Do you not recall both Blaire and Brown saying exactly this, and in both cases going on listening initiatives across the land?
These people so far have shown themselves to be incapable of listening. Deep down they still have a quaint 1980’s student union ‘right-on’ world view. There is no way such people are capable of recognising the truth about mass immigration, it would give them severe cognitive dissonance.
Torybushhug
So once again social mobility, a meritocracy and the absence of a glass ceiling are just polite society talking points. The same old elites entrenching their advantage.
Torybushhug
‘My answers to the five questions. Labour should oppose most of the cuts because they are excessive.’
Cutting £1.00 out of every £100 the Govt spends is excessive?
We pay something like £150m per day in useless interest. With lower debt we pay less interest, thus have money left for investment in the long run.
We spend vastly more than we produce, are we really so infantile and spoilt as to not be able to cope with a bit of sensible money management? What makes us this supremely entitled?
stevep
Good point. The problem as I see it is that the Labour party has lost sight of what it once stood for, to represent and further the cause of the working class ie. the vast majority of us. It has been taken over by the middle classes and has been part of the establishment for years now. Unions who genuinely try to represent the working class are treated like a rather smelly aunty to be hidden away in the attic. The so-called “underclass” comprised of the long-term unemployed, people unable to work due to disability and the hard-core work-avoiders are either ignored or vilified.
Many people in the UK are perfectly happy with the system as it is now, seeing it as not perfect but until something demonstrably better comes along, it`ll do.
I think the system, establishment, political clique, call it what you will, is inherently unfair and is designed to be so to favour those with inherited wealth, the landed gentry, corporations (whether British or foreign) etc. The most the average Joe can expect is a hard climb up a greasy pole to be fed the table scraps. A decent full-time job with a fair wage seems out of the question these days.
To change things for the better you have to have the support and the will of the vast majority of the public. The trouble with this is the British public have a long history of being propagandised and even terrorised by the establishment when it senses a possible change to the master/servant relationship.
There is an opportunity now to at least try to change things. it is the internet. I would employ as many computer experts/geeks as possible to circumvent the mainstream media and get the message across.

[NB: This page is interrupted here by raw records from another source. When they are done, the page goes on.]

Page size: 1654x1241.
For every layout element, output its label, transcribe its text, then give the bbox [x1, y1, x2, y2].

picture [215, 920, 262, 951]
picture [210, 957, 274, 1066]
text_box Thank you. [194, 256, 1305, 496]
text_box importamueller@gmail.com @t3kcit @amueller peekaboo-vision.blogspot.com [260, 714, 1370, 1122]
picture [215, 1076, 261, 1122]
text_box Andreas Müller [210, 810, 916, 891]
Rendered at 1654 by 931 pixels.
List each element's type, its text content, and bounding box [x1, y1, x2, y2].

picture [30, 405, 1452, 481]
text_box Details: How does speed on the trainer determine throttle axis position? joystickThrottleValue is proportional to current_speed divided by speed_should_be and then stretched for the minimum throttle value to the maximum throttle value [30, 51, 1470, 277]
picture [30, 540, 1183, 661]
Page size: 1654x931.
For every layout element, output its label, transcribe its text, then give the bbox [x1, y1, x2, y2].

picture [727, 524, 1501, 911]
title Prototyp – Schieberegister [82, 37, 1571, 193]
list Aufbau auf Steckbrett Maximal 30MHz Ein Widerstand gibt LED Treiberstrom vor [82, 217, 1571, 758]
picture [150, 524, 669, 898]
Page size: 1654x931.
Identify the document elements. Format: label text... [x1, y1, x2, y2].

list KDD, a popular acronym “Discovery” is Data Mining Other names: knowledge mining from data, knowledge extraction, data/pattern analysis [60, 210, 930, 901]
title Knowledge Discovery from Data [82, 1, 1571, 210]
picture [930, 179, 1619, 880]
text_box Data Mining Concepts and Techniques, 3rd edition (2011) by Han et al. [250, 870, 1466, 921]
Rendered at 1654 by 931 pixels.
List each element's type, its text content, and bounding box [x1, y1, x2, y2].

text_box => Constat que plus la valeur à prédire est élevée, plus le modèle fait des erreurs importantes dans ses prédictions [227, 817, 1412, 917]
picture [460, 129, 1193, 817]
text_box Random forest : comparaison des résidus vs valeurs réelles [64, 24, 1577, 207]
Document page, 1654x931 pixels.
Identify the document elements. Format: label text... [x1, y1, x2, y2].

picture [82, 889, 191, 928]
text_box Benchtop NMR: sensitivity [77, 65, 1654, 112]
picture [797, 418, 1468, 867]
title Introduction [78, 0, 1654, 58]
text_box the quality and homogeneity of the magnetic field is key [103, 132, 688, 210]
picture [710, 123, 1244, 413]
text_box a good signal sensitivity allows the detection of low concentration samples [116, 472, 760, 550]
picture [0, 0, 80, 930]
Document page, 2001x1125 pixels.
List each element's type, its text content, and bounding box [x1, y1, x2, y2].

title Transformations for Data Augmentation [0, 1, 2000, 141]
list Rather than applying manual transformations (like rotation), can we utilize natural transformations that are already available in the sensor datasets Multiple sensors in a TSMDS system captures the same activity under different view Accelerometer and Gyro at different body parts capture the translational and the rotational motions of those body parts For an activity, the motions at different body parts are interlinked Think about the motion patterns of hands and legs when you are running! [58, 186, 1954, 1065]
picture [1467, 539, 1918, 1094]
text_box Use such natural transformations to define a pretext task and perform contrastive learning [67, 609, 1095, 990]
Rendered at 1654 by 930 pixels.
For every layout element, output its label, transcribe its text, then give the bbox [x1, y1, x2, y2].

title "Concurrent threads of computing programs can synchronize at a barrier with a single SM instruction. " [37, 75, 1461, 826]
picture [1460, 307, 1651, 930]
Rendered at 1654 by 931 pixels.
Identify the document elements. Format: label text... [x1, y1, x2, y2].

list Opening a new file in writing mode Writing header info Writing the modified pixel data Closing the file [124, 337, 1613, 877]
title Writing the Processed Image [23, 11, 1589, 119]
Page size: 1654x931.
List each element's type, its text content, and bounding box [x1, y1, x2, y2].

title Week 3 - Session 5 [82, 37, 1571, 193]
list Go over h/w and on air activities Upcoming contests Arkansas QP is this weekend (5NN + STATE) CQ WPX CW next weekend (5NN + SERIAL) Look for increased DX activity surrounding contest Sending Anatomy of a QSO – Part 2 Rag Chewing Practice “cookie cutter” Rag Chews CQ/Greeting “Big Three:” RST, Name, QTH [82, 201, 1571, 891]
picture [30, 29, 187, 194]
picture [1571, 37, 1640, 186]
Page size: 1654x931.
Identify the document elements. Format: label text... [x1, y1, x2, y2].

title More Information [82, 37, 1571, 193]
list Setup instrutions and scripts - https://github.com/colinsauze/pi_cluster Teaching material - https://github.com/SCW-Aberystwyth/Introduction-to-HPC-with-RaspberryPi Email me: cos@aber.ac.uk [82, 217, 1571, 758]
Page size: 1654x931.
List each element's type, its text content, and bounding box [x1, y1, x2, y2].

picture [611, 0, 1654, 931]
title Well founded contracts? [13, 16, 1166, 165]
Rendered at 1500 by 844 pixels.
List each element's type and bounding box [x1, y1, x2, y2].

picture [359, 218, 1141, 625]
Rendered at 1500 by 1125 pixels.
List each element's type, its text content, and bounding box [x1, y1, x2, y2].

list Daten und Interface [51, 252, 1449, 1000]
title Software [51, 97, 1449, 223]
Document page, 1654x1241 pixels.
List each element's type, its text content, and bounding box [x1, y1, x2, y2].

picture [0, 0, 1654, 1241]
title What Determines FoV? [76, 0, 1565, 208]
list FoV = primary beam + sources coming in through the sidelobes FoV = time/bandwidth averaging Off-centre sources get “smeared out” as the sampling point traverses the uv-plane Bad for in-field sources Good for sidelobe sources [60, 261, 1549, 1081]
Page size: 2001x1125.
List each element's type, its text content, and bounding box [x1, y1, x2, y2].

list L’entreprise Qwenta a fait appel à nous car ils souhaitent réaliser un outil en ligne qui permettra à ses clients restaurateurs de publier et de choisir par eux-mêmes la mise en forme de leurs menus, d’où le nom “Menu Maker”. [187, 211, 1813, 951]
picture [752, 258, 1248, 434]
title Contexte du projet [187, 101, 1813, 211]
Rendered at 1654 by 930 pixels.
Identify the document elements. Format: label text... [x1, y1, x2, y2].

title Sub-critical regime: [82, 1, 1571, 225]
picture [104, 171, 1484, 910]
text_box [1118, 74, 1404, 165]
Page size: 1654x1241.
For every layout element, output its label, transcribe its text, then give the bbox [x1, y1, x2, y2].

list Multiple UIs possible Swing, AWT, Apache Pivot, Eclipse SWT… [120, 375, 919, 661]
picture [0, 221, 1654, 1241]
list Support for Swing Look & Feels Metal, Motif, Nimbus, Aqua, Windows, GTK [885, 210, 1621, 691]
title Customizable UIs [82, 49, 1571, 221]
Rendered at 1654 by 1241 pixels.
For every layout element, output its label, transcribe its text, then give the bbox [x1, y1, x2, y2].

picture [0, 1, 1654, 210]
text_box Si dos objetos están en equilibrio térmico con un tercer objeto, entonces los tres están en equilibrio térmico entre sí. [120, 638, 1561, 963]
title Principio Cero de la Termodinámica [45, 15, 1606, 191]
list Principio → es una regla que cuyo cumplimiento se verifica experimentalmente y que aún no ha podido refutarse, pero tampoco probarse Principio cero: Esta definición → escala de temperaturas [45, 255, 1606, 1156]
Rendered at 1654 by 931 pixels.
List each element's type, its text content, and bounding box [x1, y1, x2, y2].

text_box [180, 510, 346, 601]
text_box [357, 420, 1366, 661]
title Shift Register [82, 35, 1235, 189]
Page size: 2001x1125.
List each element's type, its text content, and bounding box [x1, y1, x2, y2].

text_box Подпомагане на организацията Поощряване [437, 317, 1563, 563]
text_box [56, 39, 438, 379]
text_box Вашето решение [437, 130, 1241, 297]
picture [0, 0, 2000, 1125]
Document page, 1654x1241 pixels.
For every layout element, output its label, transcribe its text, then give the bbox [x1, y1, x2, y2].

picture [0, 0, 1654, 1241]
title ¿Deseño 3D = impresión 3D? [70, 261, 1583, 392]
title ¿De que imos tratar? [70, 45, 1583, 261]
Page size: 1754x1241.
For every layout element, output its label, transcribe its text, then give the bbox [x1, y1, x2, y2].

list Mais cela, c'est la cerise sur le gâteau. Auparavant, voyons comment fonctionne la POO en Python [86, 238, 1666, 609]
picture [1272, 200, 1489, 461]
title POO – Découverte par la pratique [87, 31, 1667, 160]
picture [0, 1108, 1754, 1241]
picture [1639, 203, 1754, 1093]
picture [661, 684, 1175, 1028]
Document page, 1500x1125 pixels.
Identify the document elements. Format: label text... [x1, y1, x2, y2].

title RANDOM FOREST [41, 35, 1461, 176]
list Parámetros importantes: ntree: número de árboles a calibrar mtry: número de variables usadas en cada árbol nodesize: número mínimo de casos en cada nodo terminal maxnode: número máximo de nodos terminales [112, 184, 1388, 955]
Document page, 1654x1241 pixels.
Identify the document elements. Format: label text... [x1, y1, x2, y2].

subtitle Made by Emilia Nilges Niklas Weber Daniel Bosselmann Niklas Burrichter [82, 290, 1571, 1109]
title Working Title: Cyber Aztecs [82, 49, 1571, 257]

The message/manifesto is whatever we want it to be, with or without the Labour party. This is why we need open debate now about what people actually want. If the population of The UK prefer things as they are now, at least we`ll know, because it won`t be filtered through the lenses of the mainstream media.
If people want a better, fairer society with more opportunities without having to stab someone in the back to get on then we can look at the best examples throughout the world and go from there. Political parties have gone from humble beginnings to being in positions where they can wield real power, all over Europe. Change can happen very quickly if enough people want it.